Because drugs go everywhere (any receptor they fit in). There are a lot of opioid receptors in the body, and in many areas of the brain, so many parts of the body can be affected by the drug in ways that they were not intended to be.
How do you die from opiate usage?
Dying from side effects is rare. The most common death caused by opiates is OD, which usually happens when people take a much higher dose than they’re used to (for example in street drugs, when they’re laced with something else, like fentanyl, which is extremely potent). The one side effect that causes the main concern is addiction, which can then indirectly lead to the use of street drugs, which are more dangerous (less reliable) than prescribed ones.
The problem with side effects
The side effects can be treated seperately - but the more drugs you take, the more at risk you are at having dangerous interactions (and even more side effects). It also increases your risk of developing an addiction to one of these drugs, for example if the drug causes severe withdrawal side effects (causing the person to take them constantly).
Classes of drugs
There are 3 classes of drugs: prescription drugs (most often from doctor, but sometimes by nurses or other medical professionals), back-of-the-counter (not on the shelves; you need to ask the pharmacist who will determine if it’s safe for you, but there’s no need for a prescription), and OTC (you can buy from the shelves of any pharmavy or health store, they have a good safety profile)
OTC analgesics
2 main classes: acetaminophen (not a NSDAI because it’s a pure an analgesic, without any anti-inflammatory properties) and NSAIDs (aspirin, ibuprofen, and naproxen sodium). Drugs often mix different active ingredients, so only if there are 4 common analgesic ingredients, there are many more oral OTC drugs.
Should NSAIDs be OTCs?
Some drugs are just OTC because they’ve been around long enough (if they were discovered today, they would need a prescription), like the 4 common analgesics: aspirin (Bayer, Bufferin, Ecotrin), ibuprofen (Advil, Motrin IB), acetaminophen (Tylenol), and naproxen sodium (Aleve). These were shown to cause mortality in chronic patients.
The WHO Analgesic Ladder for Cancer Painn
The WHO created an algorithm in 2007 for doctors to follow when adminestering drugs to treat pain for cancer patients. The first thing you try is a non-opioid (aspirin or acetaminophen), then a weak opioid (codeine), then finally a strong opioid (morphine). These can be mixed with other drugs (ex. anti-anxiety), and should be administered every 3-6h and not on demand. This three-step approach of administering the right drug in the right dose at the right time is inexpensive and 80-90% effective.

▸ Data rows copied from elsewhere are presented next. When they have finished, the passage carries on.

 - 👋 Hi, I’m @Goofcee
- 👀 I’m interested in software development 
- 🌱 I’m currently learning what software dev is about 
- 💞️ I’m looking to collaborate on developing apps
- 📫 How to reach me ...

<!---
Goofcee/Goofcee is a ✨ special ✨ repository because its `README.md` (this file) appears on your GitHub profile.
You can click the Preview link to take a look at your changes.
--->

Analgesic-anesthetic trade-off
There is an opioid dose that will relieve all cancer pain, but that dose can be dangerous, and it sedates most people. It’s a trade-off between pain and coma. A high enough dose become an anesthetic.
For example, Putin’s army released a very strong opioid (trhough the air) in the church where a terrorist Chechen group was taking cover. The drug sedated them all, allowing for the armed forces to arrest them (while wearing gas masks).

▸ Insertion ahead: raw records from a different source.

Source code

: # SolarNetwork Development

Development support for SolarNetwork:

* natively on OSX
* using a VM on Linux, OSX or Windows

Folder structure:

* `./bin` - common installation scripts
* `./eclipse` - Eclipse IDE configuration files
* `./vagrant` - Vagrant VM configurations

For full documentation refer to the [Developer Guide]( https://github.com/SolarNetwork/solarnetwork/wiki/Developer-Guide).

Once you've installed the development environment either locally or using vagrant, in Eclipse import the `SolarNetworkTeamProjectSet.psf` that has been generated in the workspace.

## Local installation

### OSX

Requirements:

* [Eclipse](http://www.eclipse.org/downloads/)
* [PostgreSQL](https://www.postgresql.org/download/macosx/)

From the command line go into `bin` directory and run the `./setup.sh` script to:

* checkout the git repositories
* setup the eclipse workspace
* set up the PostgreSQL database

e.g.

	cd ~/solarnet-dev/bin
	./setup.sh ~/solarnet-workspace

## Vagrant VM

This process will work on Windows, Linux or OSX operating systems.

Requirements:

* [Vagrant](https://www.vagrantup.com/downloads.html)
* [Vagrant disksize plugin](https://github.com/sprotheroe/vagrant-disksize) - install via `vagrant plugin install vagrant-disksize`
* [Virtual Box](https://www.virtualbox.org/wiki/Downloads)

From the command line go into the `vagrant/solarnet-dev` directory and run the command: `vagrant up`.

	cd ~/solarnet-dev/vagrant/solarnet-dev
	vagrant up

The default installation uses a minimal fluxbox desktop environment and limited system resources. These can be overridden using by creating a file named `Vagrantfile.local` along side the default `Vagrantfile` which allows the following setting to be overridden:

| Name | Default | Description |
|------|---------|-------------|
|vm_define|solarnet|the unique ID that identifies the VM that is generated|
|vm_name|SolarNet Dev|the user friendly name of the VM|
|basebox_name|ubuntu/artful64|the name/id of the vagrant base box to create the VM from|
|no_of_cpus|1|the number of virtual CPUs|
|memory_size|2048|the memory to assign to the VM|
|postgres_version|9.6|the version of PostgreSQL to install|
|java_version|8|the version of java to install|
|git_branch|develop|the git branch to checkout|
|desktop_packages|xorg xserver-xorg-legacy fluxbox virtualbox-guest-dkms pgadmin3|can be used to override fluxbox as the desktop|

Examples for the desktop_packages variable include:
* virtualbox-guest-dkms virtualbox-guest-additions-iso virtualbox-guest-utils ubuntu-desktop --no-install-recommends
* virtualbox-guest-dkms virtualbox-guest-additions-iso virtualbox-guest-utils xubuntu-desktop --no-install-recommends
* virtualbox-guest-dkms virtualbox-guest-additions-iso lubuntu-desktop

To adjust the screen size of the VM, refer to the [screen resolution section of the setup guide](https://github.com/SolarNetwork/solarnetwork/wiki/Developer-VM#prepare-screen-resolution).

Current Analgesic Categories (US in 2018)
The category of analgesic that has the most active pharmaceutical ingredients (API) in it is cyclooygenase inhibitors (OTCs, with 24 API, including aspirin, acetaminophen, ibuprofen, etc). Opioid receptor modulators have 19 API (morphine, oxycodone, codeine, fentanyl…). Voltage-gated sodium channel modulators are anesthetics and include 10 APIs that often end with “-caine” (like cocaine, lidocaine, etc.). At the bottom of the table, with only 1 API per category, we fing SNARE inhibitors, adrenergic receptor antagonists, etc.
Difference “-otomy” and “-ectomy”
-“otomy”: cutting it
-“ectomy”: taking it out entirely
Problems with interventionalism
Pain takes a lot of routes to get to the brain: if you cut one, it doesn’t really solve the problem. Also, there’s no evidence that it works - and it would be unethical to come up with evidence. So, is it just a placebo effect? The thing is, people really want to believe that it works, but it doesn’t come without its risks, so it might not be the best thing to do.